Second, the Third Circuit did not find the FDIC’s argument that the tax refunds were merely held in trust for Downey Bank persuasive since that argument is inconsistent with the terms of the TSA. See id. The Downey court, in relying on the Ninth Circuit’s decision in FDIC v. Siegel (In re IndyMac Bancorp, Inc.), 554 F. App’x 668 (9th Cir. 2014) (IndyMac), found that since the word “trust” does not appear in the TSA, nor is there a designated “trustee” or “beneficiary” in the TSA, a trust was not created under California law. See Downeyat *2. Further, the Third Circuit stated that the TSA contains words such as “make payment,” “reimburse,” “compensate,” and “refund,” which are all common terms used in the creation of a debtor/creditor relationship. See id.  Moreover, the court found that, since the TSA did not contain any requirement for DFC to escrow or segregate the tax refunds, and that DFC had sole discretion to control the application for a refund or the disposition of that refund once received, no trust relationship was created. See id.

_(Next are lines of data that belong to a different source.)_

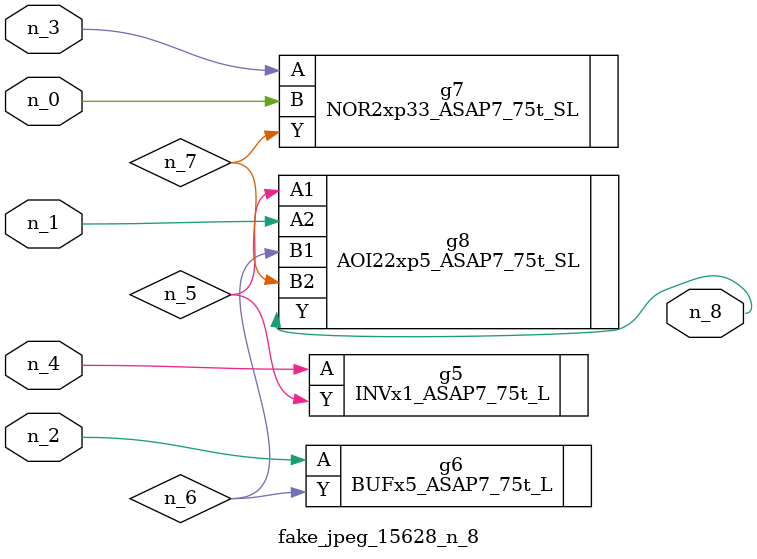
<source format=v>
module fake_jpeg_15628_n_8 (n_3, n_2, n_1, n_0, n_4, n_8);

input n_3;
input n_2;
input n_1;
input n_0;
input n_4;

output n_8;

wire n_6;
wire n_5;
wire n_7;

INVx1_ASAP7_75t_L g5 ( 
.A(n_4),
.Y(n_5)
);

BUFx5_ASAP7_75t_L g6 ( 
.A(n_2),
.Y(n_6)
);

NOR2xp33_ASAP7_75t_SL g7 ( 
.A(n_3),
.B(n_0),
.Y(n_7)
);

AOI22xp5_ASAP7_75t_SL g8 ( 
.A1(n_5),
.A2(n_1),
.B1(n_6),
.B2(n_7),
.Y(n_8)
);


endmodule
</source>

Finally, the Third Circuit addressed and dismissed the FDIC’s argument that a resulting trust was created. See id. at *3. A resulting trust is an equitable remedy applied when it is shown that a transferee of property was not intended to take a beneficial interest. In dismissing this argument, the Downey court found that, since the TSA granted DFC the sole discretion to make decisions regarding the tax filings, it was clearly the intent of the parties that DFC obtain a beneficial interest in the refunds. See id. Therefore, DFC was not unjustly enriched by receipt of the tax refunds in accordance with the terms of the TSA. See id.

As a result of the Third Circuit’s affirmation of the Bankruptcy Court decision, the FDIC is merely a creditor of the DFC bankruptcy estate.

Thoughts and Conclusions

The Third Circuit’s decision in Downey relied on, and is similar, to the Ninth Circuit’s decision inIndyMac. Both of these decisions found that tax refunds paid to a bank holding company pursuant to a TSA were property of the bank holding company’s bankruptcy estate. These decisions, however, are in contrast to those recently issued by the Eleventh and Sixth Circuits. InZucker v. FDIC (In re NetBank, Inc.), 729 F.3d 1344 (11th Cir. 2013) and Zucker v. FDIC (In re BankUnited Fin. Corp.), 727 F.3d 1100 (11th Cir. 2013), the Eleventh Circuit reversed bankruptcy court rulings determining that tax refunds paid under valid tax sharing agreements were property of the respective bankruptcy estates. Further, in FDIC v. AmFin Financial Corp., 757 F.3d 530 (6th Cir. 2014) (AmFin), the Sixth Circuit reversed a lower court decision determining that tax refunds paid to a bank holding company under a similar tax sharing agreement were property of that company’s bankruptcy estate and remanded the case to the lower court for further proceedings.

In AmFin, the FDIC filed a petition for certiorari so that the Supreme Court can resolve the emerging Circuit split. It is not clear whether the Supreme Court will grant the petition in AmFin; it previously denied similar petitions in BankUnited and NetBank. However, since those decisions were issued, there have been further cases out of the Circuits, including Downey from the Third Circuit, which should warrant review from the Supreme Court. Until such a review occurs, however, bankruptcy estates and their creditors involved in these disputes should continue to pursue estate ownership of tax refunds that are paid to bank holding companies pursuant to valid tax sharing agreements. The recovery from the pursuit of those assets is very often the only available assets to provide recoveries to all creditors; not just the FDIC.